Channels, Apps, and the Green Line

July 1, 2010

For years, I have ridden the MBTA’s Green Line train to Berklee every weekday. As recently as eight or nine years ago, passengers rubbed elbows while reading the newspaper. You could keep tabs on local and world events simply by scanning the headlines between outstretched arms. Gradually cell phone conversation overtook newspaper reading as the primary commuter activity. These days instant messaging and smart-phone use dominate. The rapid evolution in information sharing and consumption has created new channels through which to tell Berklee’s story.

Last year, more than 3 million people visited Berklee’s main website (www.berklee.edu). About two-thirds came from the United States, with South Korea, Canada, the United Kingdom, Mexico, Japan, and Spain following in numbers of visitors. People arrive at Berklee’s site in various ways. Half of all visitors use Google to find the site; another 20 percent come directly to it. Search engines such as Yahoo, Naver (in South Korea), Orkut, and Bing account for another 10 percent of the traffic.

The Berklee community is brimming with interesting people and events, and Berklee’s writers, publicists, editors, and Web developers publish new stories daily about students, faculty, and alumni on Berklee’s website and others. Search engines such as Google index these stories and return them in searches, ensuring a rich and layered Berklee presence for music-related Web searches.

We are now syndicating stories to make them available via email, on other sites, or as a phone application. We also push Berklee stories to the Internet via a bimonthly newsletter and podcast and have a thriving blog program on Berklee Blogs (www.berklee-blogs.com). Exclusive content is also available via download at iTunes U. Student-run enterprises such as BIRN (Berklee Internet Radio Network), the Music Business Journal, Heavy Rotation Records and Jazz Revelation Records also get the word out. Student performances on the world’s stages remain the best introduction to Berklee, and we are constructing “Berklee Presents” pages to support them.

A growing percentage of Berklee site visitors arrive via Facebook and other social-media sites, which challenges us to actively manage our presence in these environments. Berklee’s main Facebook page boasts more than 14,000 individuals who “like” our site. Berklee’s site also features targeted pages for summer and other programs. Likewise, there’s a maturing Berklee presence on Twitter and YouTube with contributors from throughout the college. Overall, we have produced more than 250 short video features over the past few years.

Many visit the Berklee Wikipedia entry, and we closely monitor Berklee’s presence throughout this online user-written and edited encyclopedia. Many alumni have Facebook accounts or entries in Wikipedia. Referencing your Berklee connection on these pages will help expand the reach of the Berklee message to prospective students.

There is much more we can do to augment Berklee’s presence in these various new media. On numerous social sites, prospective students and their parents share information about college choice. This content can be valuable; families benefit from hearing a range of opinions rather than relying solely on a college for information. But there can be misinformation as well, and we need to learn how to effectively communicate in these spaces. We also need a strategy for the monumental task of communicating in other languages. Berklee’s Office of Admissions has entered this sphere by enlisting student bloggers who communicate in their native tongues. Another area of opportunity for us is Web application development. Our community of educators has the skill to produce some impressive tools. Suggestions are welcome.
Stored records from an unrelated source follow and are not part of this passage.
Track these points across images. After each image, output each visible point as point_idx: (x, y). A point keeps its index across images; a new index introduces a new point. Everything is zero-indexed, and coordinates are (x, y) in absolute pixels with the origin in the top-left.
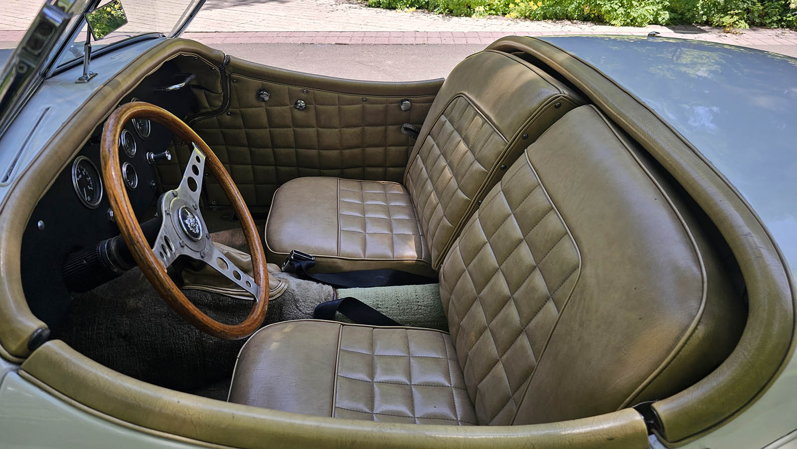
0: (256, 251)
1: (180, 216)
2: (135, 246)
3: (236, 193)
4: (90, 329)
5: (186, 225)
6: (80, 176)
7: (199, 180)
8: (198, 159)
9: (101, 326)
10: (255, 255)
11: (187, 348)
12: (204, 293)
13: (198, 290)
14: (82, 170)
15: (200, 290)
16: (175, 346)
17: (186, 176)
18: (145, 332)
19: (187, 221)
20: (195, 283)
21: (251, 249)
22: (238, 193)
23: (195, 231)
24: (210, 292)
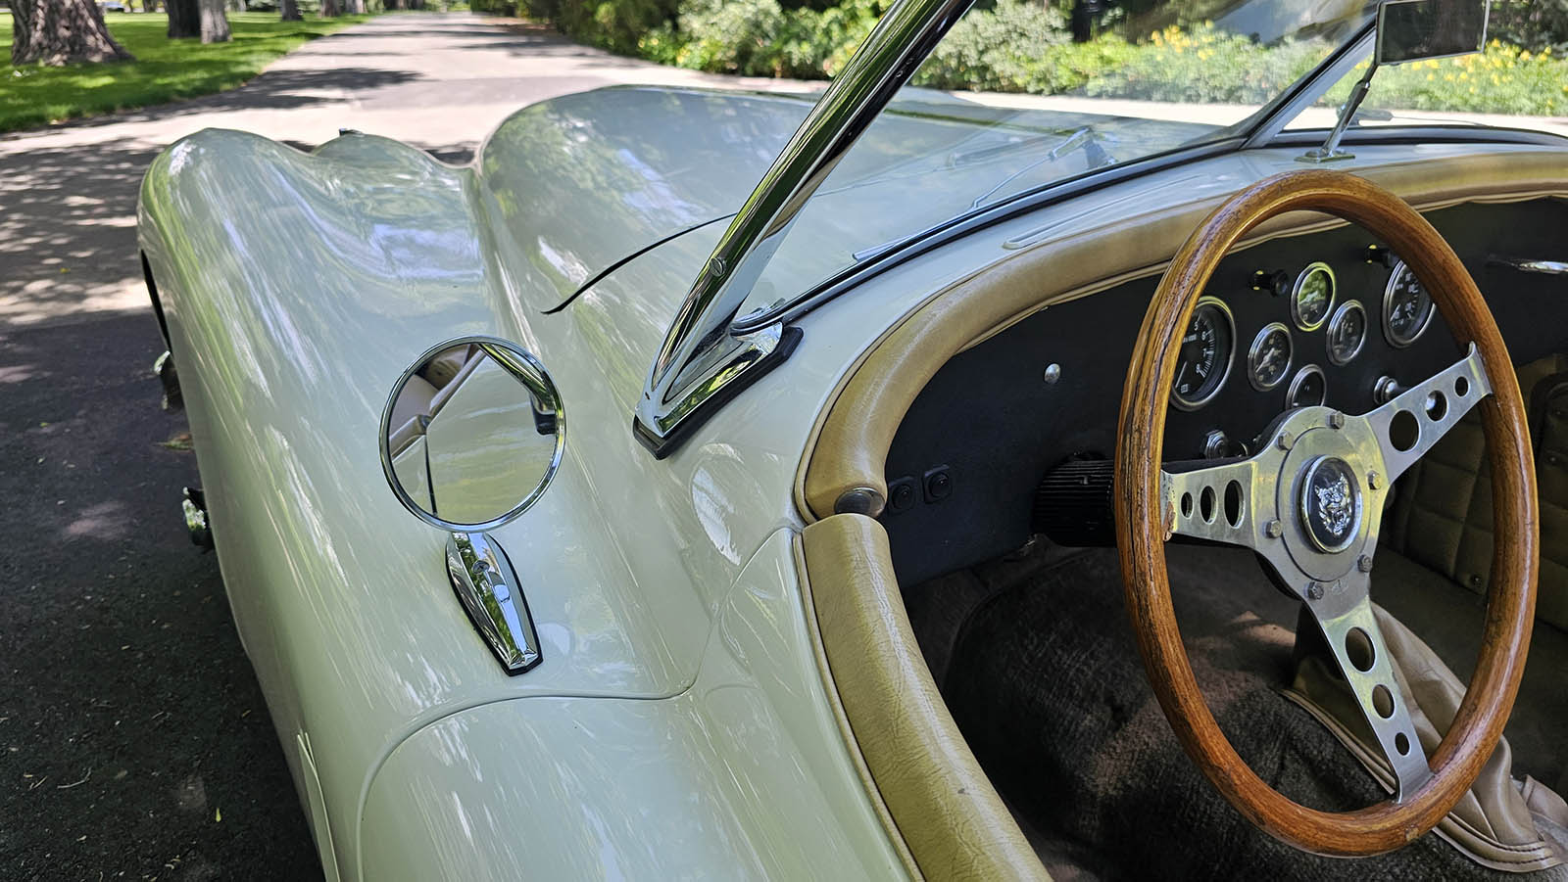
0: (1489, 687)
1: (1311, 473)
2: (1128, 436)
3: (1528, 521)
4: (1074, 655)
5: (1315, 499)
6: (1193, 338)
7: (1430, 433)
8: (1461, 386)
9: (1092, 662)
10: (1479, 696)
11: (1210, 818)
12: (1320, 732)
13: (1312, 717)
14: (1203, 328)
15: (1316, 720)
16: (1191, 795)
17: (1399, 403)
18: (1155, 725)
19: (1321, 493)
20: (1315, 699)
21: (1479, 677)
22: (1533, 523)
23: (1332, 525)
24: (1337, 742)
Talented young musicians throughout the globe encounter our stories and people on the Web, and through them they discover our fulltime, summer, and online programs. But our Web activity is not what first attracts students to Berklee. Most who attend report that they first heard about Berklee from friends, teachers, or Berklee alumni. And thanks to alumni who tell the Berklee story and the inspired work of our enrollment, media relations, communications, marketing, and audition teams, interest in a Berklee education is at an all-time high.

As we expand our communications into new channels and applications, newer ones emerge and others fade. In June, we introduced an iPhone app featuring Berklee news, events, and multimedia. We had more than 10,000 downloads within the first two weeks of its release. But alongside this success, the need to adapt it for other platforms becomes a timely consideration. And MySpace, for example—once a valuable place for a Berklee presence—has become far less so compared with Facebook.

It’s possible to imagine that the next social-media model will center on shared interests. Berkleemusic.com has built a music-centered community that now has thousands of registered users, which will likely become a valuable network for students and alumni. It’s also possible to imagine Green Line newspapers, cell phones, and smart devices converging in a tablet like the iPad, where information management is as easy as taking the T. But before you know it, something newer will come along, and the Berklee story will appear there too.